Routes : 120 millions de réflexion
T. F.
France-Guyane
10.03.2010
Des travaux ont déjà débuté aux abords du pont d'Organabo. (photos d'archives)
L'État et le Conseil régional ont signé une convention qui vise à développer et moderniser les axes routiers de Guyane. Le programme porte sur 120 millions d'euros et concerne les routes, les ponts et quelques carrefours.

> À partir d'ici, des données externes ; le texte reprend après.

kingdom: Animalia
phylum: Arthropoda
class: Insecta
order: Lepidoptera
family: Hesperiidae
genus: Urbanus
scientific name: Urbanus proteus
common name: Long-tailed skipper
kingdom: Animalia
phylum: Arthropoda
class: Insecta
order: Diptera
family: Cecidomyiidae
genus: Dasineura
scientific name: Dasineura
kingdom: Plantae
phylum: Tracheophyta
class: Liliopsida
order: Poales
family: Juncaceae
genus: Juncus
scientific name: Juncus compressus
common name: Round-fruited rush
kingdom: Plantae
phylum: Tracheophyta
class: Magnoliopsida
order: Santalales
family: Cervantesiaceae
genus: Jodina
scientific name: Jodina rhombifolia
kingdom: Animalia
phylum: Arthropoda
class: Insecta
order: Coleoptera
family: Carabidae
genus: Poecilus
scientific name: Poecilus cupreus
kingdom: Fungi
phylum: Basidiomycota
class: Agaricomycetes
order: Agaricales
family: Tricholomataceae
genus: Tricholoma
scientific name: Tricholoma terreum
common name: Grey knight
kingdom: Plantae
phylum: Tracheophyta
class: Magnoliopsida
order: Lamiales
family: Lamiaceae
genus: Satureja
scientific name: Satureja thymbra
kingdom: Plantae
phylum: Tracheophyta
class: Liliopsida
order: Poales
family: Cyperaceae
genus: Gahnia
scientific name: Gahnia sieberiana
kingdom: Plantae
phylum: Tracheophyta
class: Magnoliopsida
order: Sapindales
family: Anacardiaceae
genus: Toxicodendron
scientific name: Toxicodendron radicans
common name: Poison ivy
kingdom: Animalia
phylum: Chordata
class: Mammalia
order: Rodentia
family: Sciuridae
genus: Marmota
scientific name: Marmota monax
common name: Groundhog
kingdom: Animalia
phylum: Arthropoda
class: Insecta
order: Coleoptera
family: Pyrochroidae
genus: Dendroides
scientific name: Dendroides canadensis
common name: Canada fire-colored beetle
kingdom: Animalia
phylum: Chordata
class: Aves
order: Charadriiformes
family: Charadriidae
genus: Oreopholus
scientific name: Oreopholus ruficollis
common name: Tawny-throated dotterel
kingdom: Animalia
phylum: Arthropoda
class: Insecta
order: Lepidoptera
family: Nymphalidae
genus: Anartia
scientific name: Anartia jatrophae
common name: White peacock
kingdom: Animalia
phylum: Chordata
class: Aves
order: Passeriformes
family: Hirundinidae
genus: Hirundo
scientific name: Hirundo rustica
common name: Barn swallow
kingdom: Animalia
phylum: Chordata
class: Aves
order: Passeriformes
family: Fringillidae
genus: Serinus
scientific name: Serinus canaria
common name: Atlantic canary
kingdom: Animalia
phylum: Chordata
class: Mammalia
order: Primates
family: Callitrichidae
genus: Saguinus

De grands travaux en perspective. Ponts renforcés, routes rénovées, giratoires et portions de quatre voies supplémentaires. Des annonces propres à achever un mandat en fanfare. En fin de semaine dernière, le préfet Daniel Ferey et le président de Région Antoine Karam ont signé une convention qui entre dans le cadre du Programme de développement et de modernisation des itinéraires (PDMI) routiers. Un programme qui s'étend jusqu'en 2014 et qui concerne les routes nationales 1 et 2, ainsi que leur extension en zone urbaine. Pour l'ensemble de ce PDMI, l'État et le Conseil régional s'engagent à endosser les financements à une hauteur respective de 71,5 et 48,5 millions d'euros. Désengorger la périphérie
« Nous allons revenir mettre des moyens sur la grande île de Cayenne » , lance Antoine Karam. Objectif principal, désengorger la section urbaine qui ceinture Cayenne. Pour ce faire, trois opérations ont été arrêtées pour toute la durée du PDMI. La dénivellation des carrefours giratoires des Maringouins et de Balata, le doublement de la RN2 entre le carrefour de balata et le Progt et l'aménagement de la section de la RN1 comprise entre le giratoire de Balata et le bourg de Tonate. Pour la Région, de tels investissements doivent favoriser « l'écoulement du trafic » . Reconstruire les ponts
De Kourou Saint-Laurent, la RN1 a bénéficié de travaux d'aménagements et d'entretiens réguliers. Néanmoins, si le revêtement demeure des plus acceptables, il n'en va pas de même pour les ponts. Des ouvrages d'art dont la capacité en support de charge ne dépasse pas vingt-six tonnes. Or, depuis des années, des camions au tonnage bien supérieur empruntent la route de Saint-Laurent et franchissent les ponts. Certains, comme celui d'Organabo, sont désormais dans un état critique. La reconstruction progressive des ponts de Saut Sabbat et Grand Laussat est également au programme. De plus, la sortie d'Iracoubo, en direction de Saint-Laurent, va faire l'objet d'un réaménagement.
Le plan État-Région va se substituer au PDMI pour les travaux de la RD5.À l'est, repenser la voie
Si le trafic demeure relativement faible sur la route de l'est, il est toutefois déjà supérieur à celui envisagé lors de l'ouverture de la section qui va de Régina à Saint-Georges. Comme pour la route de Saint-Laurent, la circulation des transporteurs à fort tonnage se révèle on ne peut plus préjudiciable pour l'état de la chaussée et des ponts. L'ouverture du pont sur l'Oyapock va bien évidemment entraîner une intensification du trafic. Les opérations inscrites au PDMI sur la RN2 concernent donc la reconstruction du pont sur la Comté et la rectification des virages à son abord. Il prévoit également la pose d'une nouvelle structure de chaussée. Le temps des études
La convention signée, le Programme de développement et de modernisation annoncé, reste à lancer le projet. Un projet qui comprend des réhabilitations lourdes (ponts, sortie d'Iracoubo) ainsi que des aménagements de capacité et de sécurité (Maringouins, Balata, 2x2 voies, etc). Par ailleurs, aux abords de l'agglomération cayennaise, plusieurs tronçons qui voient passer 20 000 à 40 000 véhicules chaque jour doivent être mis aux normes Ictavru (Instruction sur les conditions techniques d'aménagement des voies rapides urbaines). Reste à lancer les études afin de pouvoir dépenser les 120 millions du PD MI. - Plus 40% de trafic en 2014
pour la période couverte par le PDMI (2009/2014), la croissance moyenne du trafic a été estimé à 40%. La croissance démographique conjuguée à l'élévation du taux de motorisation des ménages va générer une hausse considérable du trafic routier. Par ailleurs, la liaison routière avec le Brésil ainsi que celle qui est en projet avec le Suriname laisse présager une forte augmentation de la fréquentation des différents axes routiers.